## DATA BELOW
---

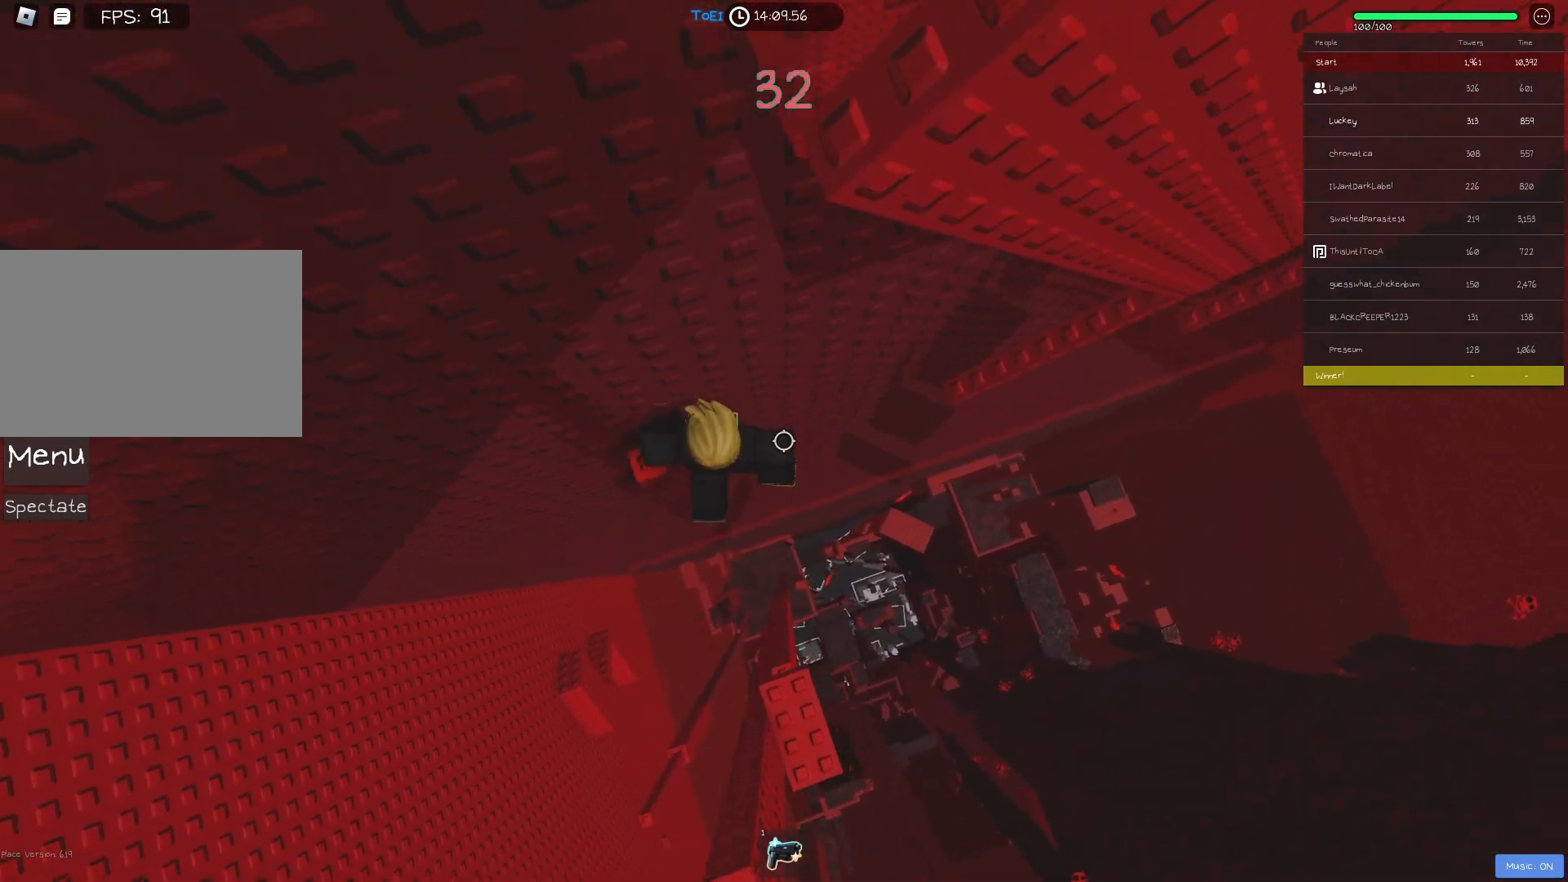
{"keys": ["d"], "events": [[117, "space", "up"]]}
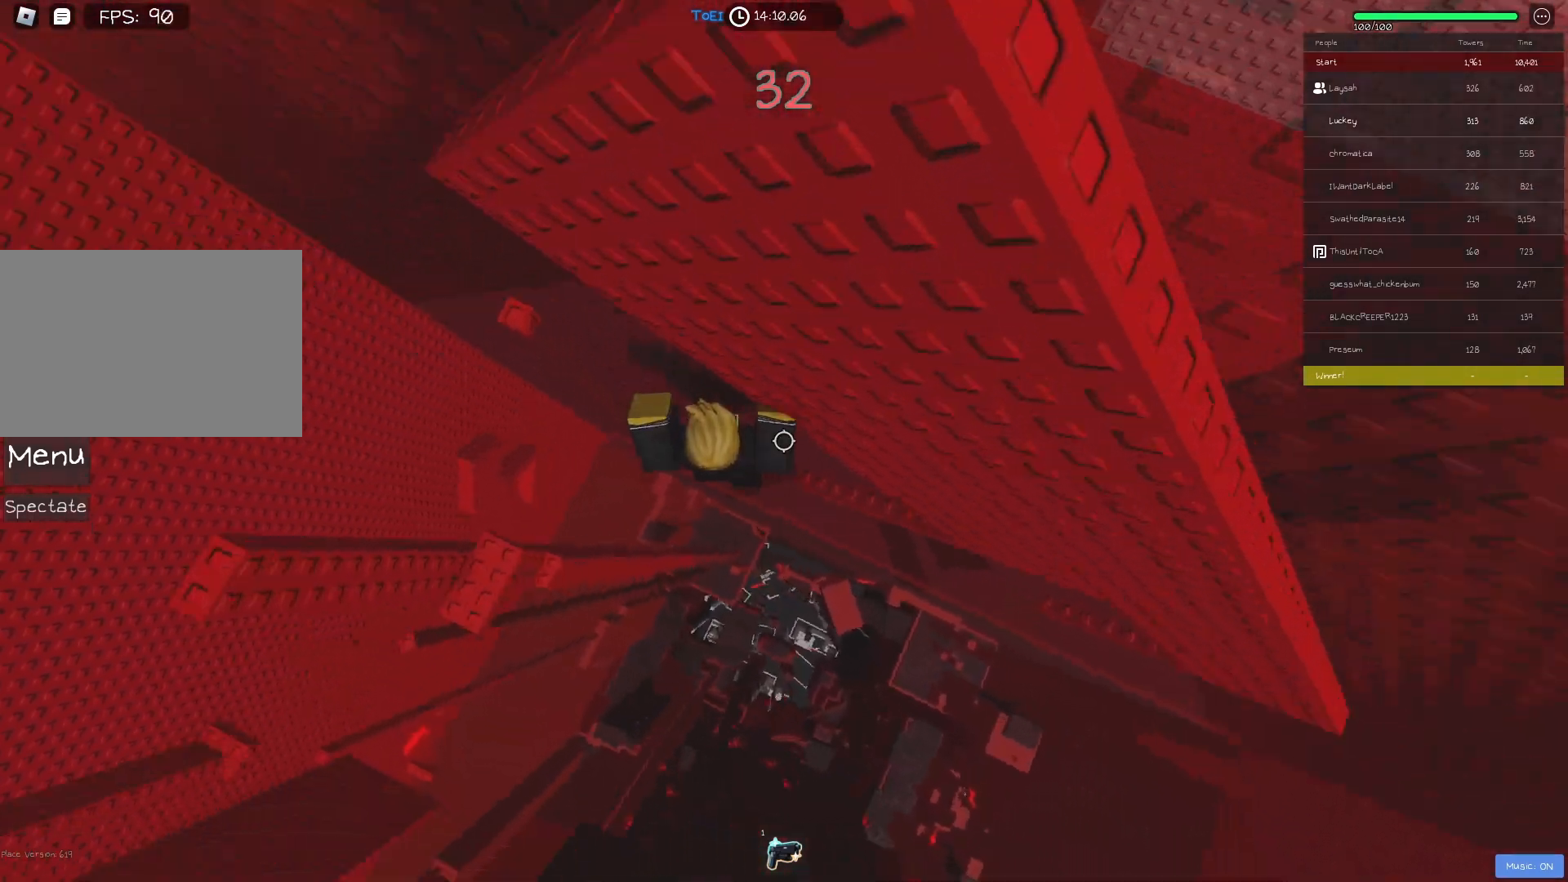
{"keys": [], "events": [[350, "d", "up"]]}
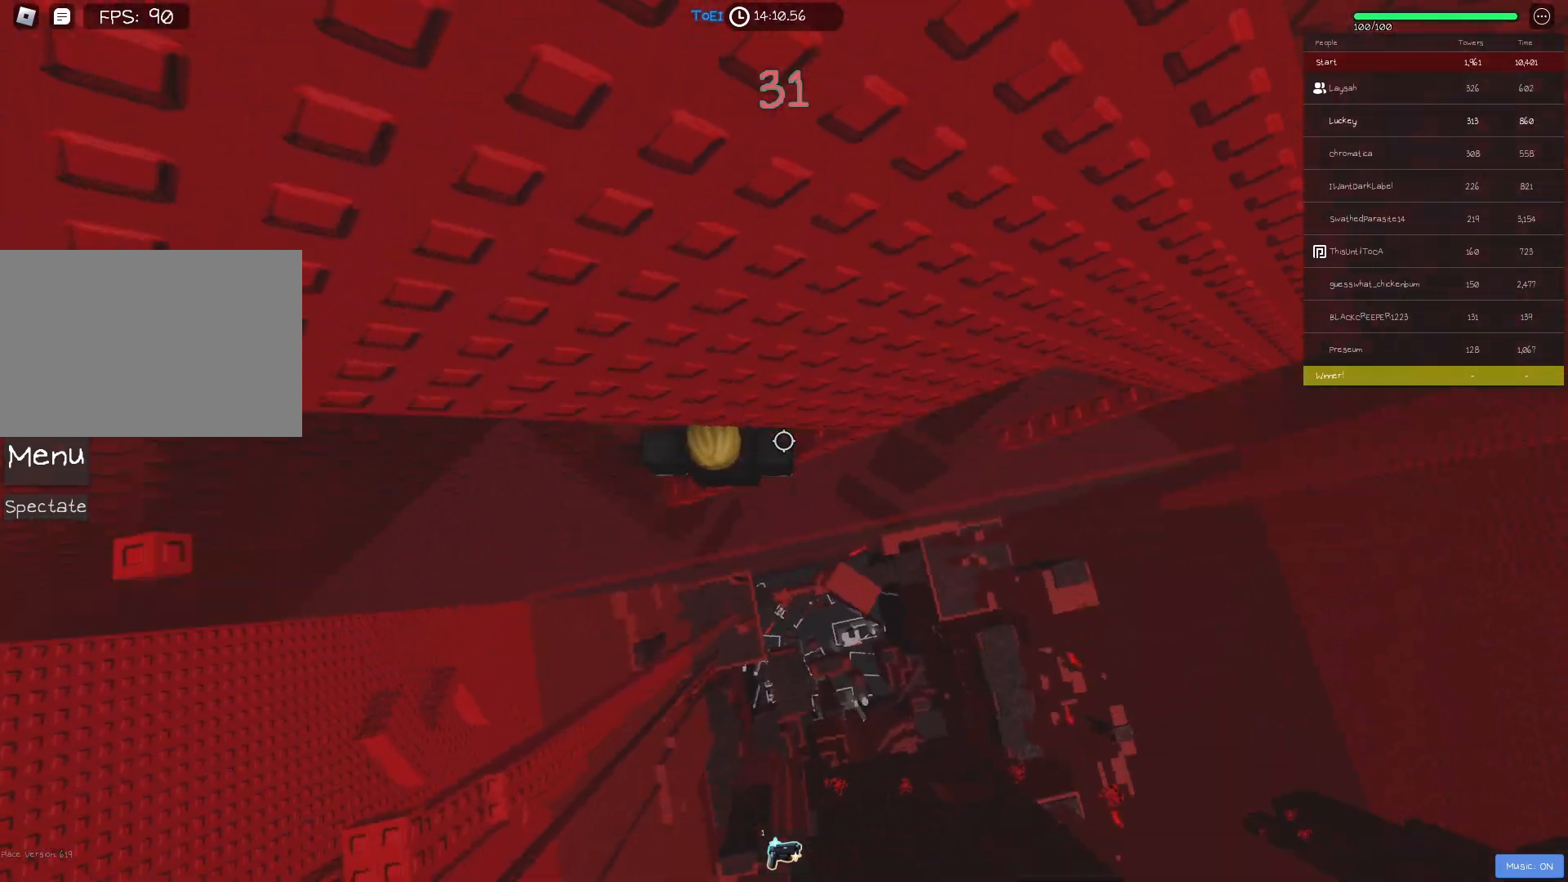
{"keys": ["d"], "events": [[50, "w", "down"], [233, "w", "up"], [417, "d", "down"]]}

---

## EXERCISE
Without including any picture, write out the material above verbatim.

## RESULT FOR THIS EXERCISE
{"keys": ["d"], "events": [[117, "space", "up"]]}
{"keys": [], "events": [[350, "d", "up"]]}
{"keys": ["d"], "events": [[50, "w", "down"], [233, "w", "up"], [417, "d", "down"]]}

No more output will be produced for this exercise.